*Material provided*.

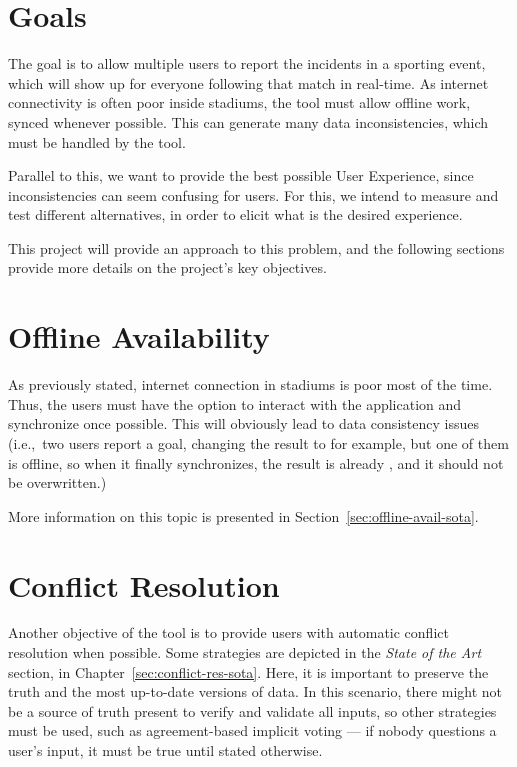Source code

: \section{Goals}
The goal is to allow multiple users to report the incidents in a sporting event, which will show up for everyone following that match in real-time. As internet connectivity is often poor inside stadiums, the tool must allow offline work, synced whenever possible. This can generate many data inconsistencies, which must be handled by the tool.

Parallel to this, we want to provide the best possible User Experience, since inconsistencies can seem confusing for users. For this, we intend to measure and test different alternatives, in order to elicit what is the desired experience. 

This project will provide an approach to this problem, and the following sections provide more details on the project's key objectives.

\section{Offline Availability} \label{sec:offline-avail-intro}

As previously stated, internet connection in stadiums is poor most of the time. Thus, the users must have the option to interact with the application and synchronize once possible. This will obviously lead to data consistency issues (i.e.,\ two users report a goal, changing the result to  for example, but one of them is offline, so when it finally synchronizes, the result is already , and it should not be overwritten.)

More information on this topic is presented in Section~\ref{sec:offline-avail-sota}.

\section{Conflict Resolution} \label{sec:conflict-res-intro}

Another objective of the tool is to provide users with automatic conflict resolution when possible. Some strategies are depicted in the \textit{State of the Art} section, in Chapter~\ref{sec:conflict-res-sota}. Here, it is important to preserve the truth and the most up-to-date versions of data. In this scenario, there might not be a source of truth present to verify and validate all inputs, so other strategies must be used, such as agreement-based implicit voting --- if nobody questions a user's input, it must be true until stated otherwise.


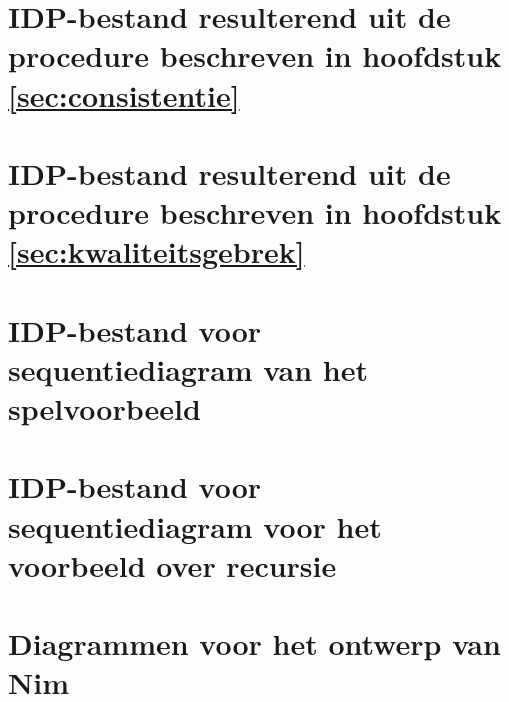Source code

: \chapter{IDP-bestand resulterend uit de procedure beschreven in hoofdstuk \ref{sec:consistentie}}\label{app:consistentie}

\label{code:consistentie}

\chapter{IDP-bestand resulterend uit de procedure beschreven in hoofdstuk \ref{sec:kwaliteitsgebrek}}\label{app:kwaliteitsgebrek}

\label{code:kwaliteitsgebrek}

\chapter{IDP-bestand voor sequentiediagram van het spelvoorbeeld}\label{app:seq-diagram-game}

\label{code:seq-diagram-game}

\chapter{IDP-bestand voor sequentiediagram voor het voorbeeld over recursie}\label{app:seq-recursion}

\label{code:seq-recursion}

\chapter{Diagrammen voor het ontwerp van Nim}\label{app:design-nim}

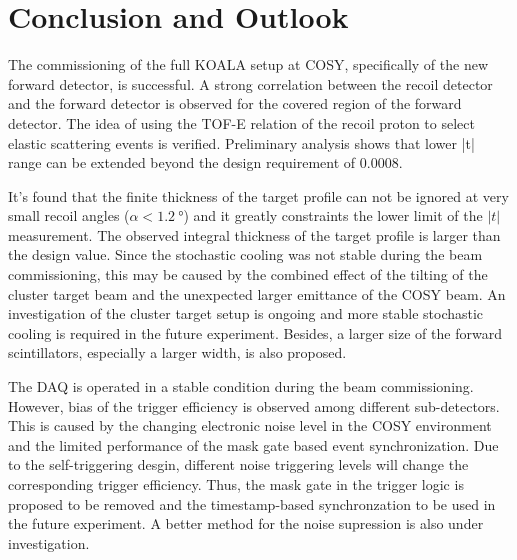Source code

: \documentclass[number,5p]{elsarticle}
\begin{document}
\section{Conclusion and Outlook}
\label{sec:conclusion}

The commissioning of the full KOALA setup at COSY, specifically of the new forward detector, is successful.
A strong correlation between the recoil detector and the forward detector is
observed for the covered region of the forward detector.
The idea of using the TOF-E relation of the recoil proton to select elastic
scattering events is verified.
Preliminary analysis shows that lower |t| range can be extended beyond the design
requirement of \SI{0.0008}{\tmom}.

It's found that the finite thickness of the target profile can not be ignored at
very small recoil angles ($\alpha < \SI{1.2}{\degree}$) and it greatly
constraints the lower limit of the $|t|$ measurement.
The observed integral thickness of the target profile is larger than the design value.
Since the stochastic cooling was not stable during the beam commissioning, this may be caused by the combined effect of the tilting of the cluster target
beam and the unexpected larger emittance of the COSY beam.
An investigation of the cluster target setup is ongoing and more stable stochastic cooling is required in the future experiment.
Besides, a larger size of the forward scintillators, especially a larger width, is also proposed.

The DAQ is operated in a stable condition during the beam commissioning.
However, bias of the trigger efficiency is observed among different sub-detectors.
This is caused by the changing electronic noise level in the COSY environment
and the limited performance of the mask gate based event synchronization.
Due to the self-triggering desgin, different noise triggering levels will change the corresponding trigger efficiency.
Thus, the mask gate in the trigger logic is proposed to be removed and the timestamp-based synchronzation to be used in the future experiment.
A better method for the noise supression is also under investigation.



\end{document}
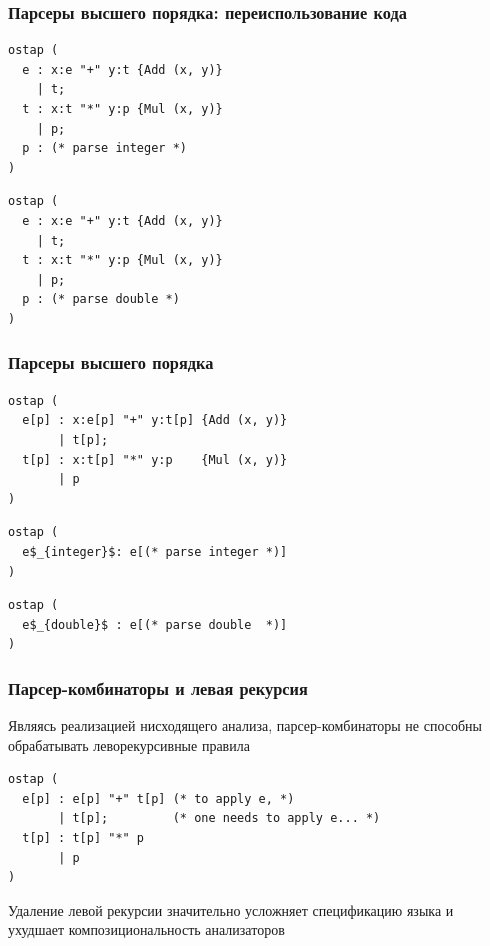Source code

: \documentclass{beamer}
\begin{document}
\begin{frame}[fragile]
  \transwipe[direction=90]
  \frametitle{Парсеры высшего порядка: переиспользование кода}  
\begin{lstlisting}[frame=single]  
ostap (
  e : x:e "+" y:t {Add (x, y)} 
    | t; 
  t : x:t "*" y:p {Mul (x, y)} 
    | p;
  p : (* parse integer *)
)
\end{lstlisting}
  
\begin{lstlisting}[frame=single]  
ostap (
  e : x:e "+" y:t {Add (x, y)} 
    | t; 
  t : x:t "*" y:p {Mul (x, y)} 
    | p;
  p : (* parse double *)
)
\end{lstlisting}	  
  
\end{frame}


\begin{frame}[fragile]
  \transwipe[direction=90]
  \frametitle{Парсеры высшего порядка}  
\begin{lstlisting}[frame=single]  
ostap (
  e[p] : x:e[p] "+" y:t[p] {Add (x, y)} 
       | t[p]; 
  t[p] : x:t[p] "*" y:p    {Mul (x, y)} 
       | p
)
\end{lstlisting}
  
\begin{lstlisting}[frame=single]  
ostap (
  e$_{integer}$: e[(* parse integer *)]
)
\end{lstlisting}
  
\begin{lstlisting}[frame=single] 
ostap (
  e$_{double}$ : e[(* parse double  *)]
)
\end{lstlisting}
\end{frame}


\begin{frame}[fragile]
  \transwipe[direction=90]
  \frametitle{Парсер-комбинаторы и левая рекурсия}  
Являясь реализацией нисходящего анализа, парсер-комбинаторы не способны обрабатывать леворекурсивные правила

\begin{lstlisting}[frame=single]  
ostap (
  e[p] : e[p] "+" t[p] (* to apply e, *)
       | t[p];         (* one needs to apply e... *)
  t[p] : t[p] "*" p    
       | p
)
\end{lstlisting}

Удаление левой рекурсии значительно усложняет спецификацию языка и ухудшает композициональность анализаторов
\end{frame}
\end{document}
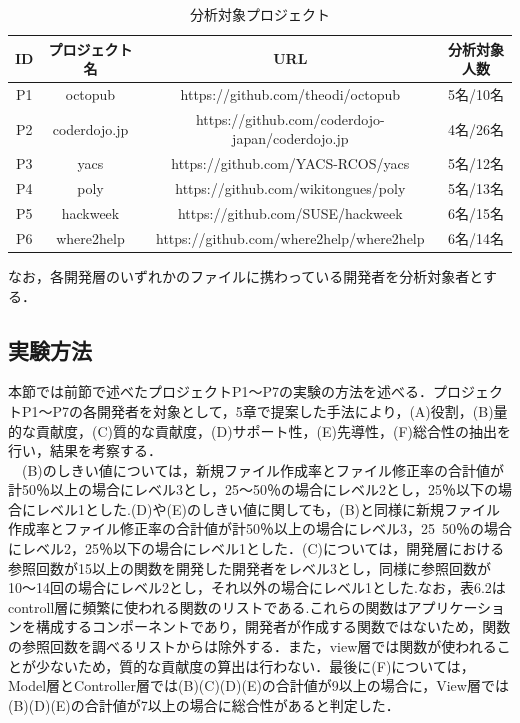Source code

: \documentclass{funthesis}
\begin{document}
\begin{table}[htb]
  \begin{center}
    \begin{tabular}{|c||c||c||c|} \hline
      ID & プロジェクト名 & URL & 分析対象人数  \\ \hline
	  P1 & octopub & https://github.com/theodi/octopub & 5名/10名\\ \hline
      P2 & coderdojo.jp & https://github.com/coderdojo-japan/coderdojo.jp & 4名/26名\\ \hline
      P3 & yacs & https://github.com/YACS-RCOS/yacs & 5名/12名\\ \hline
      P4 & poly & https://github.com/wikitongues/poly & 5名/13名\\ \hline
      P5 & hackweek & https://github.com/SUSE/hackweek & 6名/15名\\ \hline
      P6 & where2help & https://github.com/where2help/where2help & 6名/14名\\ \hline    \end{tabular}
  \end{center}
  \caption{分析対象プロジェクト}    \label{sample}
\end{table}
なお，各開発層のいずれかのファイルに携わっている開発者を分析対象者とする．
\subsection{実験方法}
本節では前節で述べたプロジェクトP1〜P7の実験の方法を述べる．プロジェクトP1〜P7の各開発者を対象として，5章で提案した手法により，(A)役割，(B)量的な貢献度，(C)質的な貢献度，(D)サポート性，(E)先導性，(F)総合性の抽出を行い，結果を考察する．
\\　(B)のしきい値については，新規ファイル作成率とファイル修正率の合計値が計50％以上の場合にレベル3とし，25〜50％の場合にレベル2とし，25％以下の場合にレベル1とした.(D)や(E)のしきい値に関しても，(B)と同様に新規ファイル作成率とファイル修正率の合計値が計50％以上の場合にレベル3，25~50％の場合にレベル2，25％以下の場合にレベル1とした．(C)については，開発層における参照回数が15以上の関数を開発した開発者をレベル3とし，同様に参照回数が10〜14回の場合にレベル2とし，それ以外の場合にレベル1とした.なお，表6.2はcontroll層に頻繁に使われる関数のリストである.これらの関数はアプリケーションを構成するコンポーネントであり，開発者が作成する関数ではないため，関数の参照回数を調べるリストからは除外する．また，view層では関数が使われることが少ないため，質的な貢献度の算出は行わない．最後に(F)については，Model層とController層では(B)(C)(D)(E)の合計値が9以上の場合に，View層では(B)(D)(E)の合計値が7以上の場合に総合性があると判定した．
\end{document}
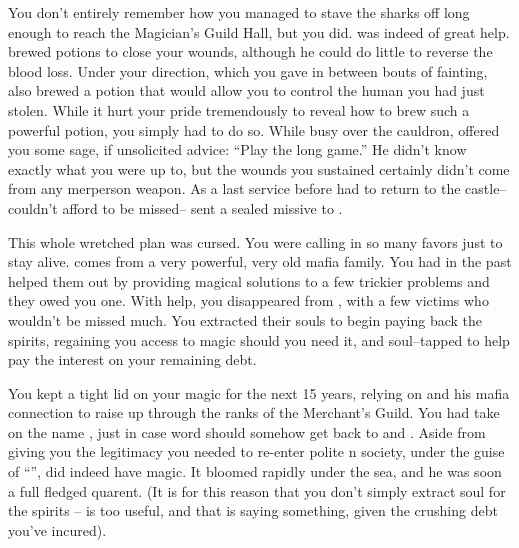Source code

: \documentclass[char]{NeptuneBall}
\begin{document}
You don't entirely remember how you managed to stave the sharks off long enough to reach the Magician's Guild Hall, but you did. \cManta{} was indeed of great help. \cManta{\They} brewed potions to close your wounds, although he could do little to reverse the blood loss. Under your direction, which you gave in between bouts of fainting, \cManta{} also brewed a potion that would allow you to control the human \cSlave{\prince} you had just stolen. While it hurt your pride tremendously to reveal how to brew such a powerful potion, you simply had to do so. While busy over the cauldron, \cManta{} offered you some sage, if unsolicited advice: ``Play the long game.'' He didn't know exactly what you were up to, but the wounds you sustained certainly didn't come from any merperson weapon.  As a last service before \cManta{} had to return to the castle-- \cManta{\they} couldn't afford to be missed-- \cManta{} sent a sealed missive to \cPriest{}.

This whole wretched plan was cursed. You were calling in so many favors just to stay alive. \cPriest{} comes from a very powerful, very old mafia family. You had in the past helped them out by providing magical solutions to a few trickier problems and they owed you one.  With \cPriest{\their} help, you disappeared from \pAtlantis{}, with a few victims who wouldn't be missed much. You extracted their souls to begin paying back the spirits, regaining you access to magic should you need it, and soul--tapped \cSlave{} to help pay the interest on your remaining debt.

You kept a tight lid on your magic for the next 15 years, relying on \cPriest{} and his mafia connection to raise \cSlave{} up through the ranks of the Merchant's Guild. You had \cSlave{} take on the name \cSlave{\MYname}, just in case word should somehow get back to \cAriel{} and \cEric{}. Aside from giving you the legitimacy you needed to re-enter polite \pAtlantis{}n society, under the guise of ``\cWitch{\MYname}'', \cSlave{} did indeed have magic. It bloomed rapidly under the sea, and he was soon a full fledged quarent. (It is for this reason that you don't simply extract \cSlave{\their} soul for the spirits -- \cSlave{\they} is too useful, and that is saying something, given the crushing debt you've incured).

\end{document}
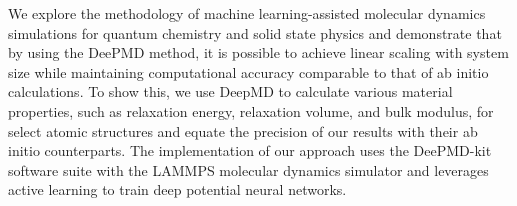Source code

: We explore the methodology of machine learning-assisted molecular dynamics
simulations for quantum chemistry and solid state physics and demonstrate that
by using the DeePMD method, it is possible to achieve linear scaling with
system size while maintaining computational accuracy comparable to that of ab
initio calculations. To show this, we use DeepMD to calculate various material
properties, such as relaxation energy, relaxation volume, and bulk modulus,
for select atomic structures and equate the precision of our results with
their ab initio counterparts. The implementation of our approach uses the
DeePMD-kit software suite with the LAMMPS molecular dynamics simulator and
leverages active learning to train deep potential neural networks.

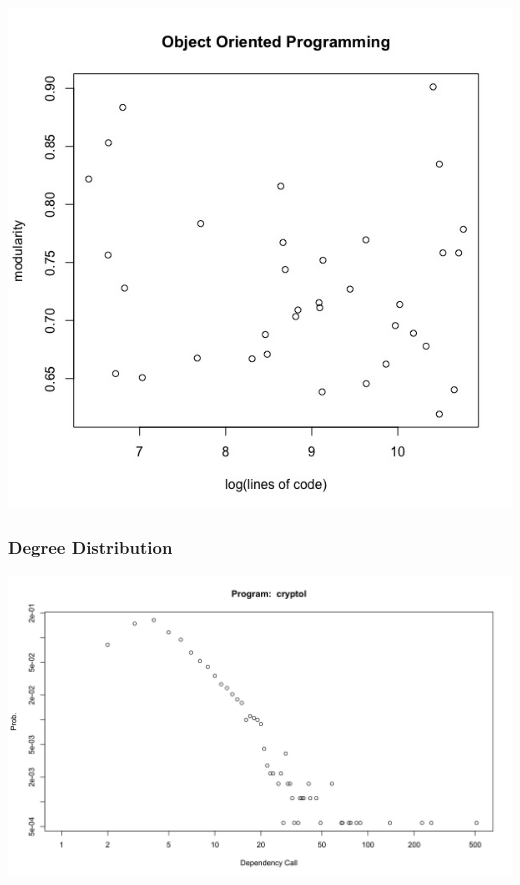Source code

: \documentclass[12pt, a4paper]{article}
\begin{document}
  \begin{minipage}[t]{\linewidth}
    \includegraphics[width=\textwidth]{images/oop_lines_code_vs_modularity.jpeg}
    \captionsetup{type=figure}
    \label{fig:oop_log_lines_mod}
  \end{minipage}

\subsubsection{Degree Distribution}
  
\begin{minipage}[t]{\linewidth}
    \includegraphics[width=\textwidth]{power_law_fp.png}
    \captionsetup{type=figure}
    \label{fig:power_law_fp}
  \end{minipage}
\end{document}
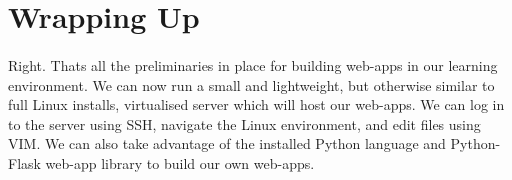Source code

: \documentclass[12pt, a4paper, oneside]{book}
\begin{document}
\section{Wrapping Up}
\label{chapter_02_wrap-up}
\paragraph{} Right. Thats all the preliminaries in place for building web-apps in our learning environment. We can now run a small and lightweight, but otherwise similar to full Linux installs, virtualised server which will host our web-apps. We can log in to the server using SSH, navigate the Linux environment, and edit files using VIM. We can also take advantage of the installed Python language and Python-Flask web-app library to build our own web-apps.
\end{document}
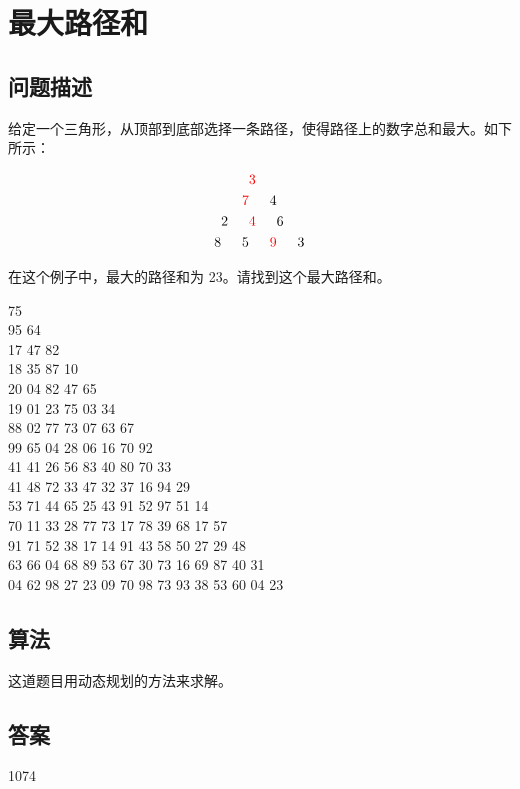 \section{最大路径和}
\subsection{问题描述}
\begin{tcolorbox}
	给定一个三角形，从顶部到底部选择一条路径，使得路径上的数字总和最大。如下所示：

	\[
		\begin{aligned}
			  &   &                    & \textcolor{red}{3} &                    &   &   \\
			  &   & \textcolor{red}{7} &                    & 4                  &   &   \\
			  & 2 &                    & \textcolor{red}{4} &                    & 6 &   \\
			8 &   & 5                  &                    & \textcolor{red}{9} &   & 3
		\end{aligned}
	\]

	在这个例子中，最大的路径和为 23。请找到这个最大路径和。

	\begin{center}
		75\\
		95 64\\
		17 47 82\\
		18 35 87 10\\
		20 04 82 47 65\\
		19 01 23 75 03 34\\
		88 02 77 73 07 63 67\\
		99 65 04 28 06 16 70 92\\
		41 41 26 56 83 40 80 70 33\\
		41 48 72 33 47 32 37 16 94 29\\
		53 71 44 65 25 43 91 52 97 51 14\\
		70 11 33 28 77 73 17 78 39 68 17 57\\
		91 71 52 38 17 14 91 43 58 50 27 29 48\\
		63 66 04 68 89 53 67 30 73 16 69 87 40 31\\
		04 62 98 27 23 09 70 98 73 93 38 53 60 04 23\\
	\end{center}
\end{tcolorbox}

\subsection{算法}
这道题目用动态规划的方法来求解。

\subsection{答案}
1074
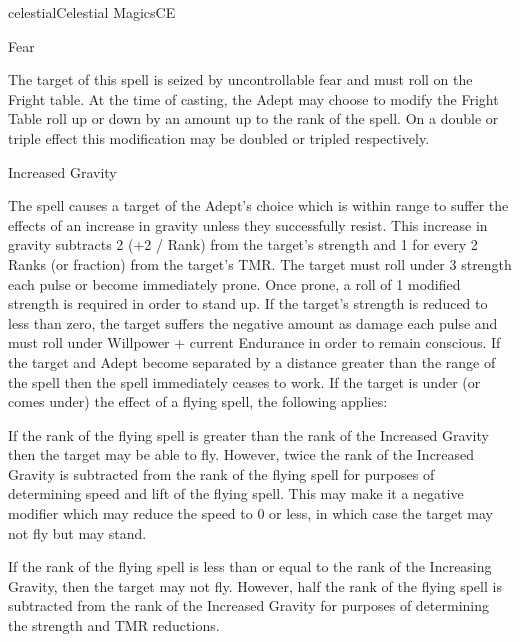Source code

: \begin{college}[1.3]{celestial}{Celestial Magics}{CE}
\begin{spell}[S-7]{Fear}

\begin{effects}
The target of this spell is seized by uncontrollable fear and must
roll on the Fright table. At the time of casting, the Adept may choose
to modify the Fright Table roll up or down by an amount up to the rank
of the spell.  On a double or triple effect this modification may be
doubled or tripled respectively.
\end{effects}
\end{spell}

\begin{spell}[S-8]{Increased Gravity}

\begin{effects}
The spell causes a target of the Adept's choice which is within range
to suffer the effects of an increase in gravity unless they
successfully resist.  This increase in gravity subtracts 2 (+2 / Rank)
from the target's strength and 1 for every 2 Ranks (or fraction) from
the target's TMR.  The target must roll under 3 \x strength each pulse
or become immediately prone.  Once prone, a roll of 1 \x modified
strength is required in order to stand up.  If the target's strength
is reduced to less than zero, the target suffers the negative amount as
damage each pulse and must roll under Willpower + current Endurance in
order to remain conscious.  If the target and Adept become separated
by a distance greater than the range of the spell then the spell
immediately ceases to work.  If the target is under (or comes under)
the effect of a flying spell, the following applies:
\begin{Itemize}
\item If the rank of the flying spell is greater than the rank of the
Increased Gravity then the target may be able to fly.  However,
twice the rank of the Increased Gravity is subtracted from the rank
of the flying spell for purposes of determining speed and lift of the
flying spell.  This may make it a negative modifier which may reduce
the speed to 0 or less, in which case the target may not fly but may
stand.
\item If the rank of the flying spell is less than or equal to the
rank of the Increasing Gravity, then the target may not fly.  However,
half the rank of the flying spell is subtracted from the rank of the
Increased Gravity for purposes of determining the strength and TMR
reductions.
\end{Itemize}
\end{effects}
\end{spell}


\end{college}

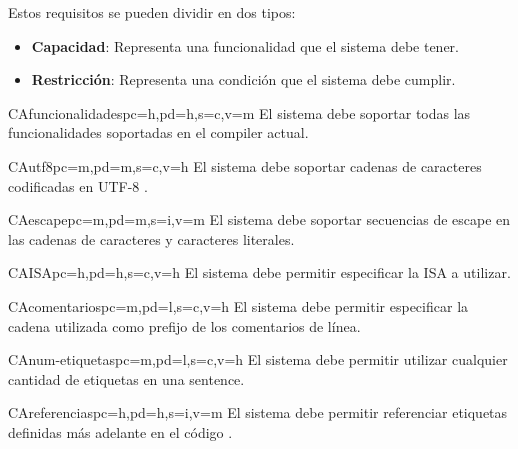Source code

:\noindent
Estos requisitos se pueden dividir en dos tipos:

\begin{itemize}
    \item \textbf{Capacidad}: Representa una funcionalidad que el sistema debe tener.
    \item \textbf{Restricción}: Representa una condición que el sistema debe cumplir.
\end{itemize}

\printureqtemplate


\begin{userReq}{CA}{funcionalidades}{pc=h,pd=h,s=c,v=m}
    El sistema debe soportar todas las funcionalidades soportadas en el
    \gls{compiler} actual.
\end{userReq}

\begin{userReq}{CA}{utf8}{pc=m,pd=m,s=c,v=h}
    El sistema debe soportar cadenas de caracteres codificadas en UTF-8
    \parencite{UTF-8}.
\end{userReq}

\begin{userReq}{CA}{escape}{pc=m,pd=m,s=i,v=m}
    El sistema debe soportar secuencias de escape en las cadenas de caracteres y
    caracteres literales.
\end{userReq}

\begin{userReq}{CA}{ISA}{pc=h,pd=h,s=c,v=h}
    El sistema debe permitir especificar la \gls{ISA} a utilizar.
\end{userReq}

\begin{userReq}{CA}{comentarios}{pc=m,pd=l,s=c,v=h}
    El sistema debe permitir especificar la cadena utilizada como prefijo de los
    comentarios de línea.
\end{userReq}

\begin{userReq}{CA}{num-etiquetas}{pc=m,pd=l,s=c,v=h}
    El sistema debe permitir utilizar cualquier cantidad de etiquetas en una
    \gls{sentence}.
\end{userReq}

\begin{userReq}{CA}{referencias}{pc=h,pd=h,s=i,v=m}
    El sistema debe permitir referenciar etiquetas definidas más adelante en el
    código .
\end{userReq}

*Task statement*. Take the lines from the start of the entries through the line containing "voor sequentiediagram van" and set them down exactly, leaving out every picture.

*Task result*.
Source code

: \section{Goals}
The goal is to allow multiple users to report the incidents in a sporting event, which will show up for everyone following that match in real-time. As internet connectivity is often poor inside stadiums, the tool must allow offline work, synced whenever possible. This can generate many data inconsistencies, which must be handled by the tool.

Parallel to this, we want to provide the best possible User Experience, since inconsistencies can seem confusing for users. For this, we intend to measure and test different alternatives, in order to elicit what is the desired experience. 

This project will provide an approach to this problem, and the following sections provide more details on the project's key objectives.

\section{Offline Availability} \label{sec:offline-avail-intro}

As previously stated, internet connection in stadiums is poor most of the time. Thus, the users must have the option to interact with the application and synchronize once possible. This will obviously lead to data consistency issues (i.e.,\ two users report a goal, changing the result to  for example, but one of them is offline, so when it finally synchronizes, the result is already , and it should not be overwritten.)

More information on this topic is presented in Section~\ref{sec:offline-avail-sota}.

\section{Conflict Resolution} \label{sec:conflict-res-intro}

Another objective of the tool is to provide users with automatic conflict resolution when possible. Some strategies are depicted in the \textit{State of the Art} section, in Chapter~\ref{sec:conflict-res-sota}. Here, it is important to preserve the truth and the most up-to-date versions of data. In this scenario, there might not be a source of truth present to verify and validate all inputs, so other strategies must be used, such as agreement-based implicit voting --- if nobody questions a user's input, it must be true until stated otherwise.


Source code

: \chapter{IDP-bestand resulterend uit de procedure beschreven in hoofdstuk \ref{sec:consistentie}}\label{app:consistentie}

\label{code:consistentie}

\chapter{IDP-bestand resulterend uit de procedure beschreven in hoofdstuk \ref{sec:kwaliteitsgebrek}}\label{app:kwaliteitsgebrek}

\label{code:kwaliteitsgebrek}

\chapter{IDP-bestand voor sequentiediagram van het spelvoorbeeld}\label{app:seq-diagram-game}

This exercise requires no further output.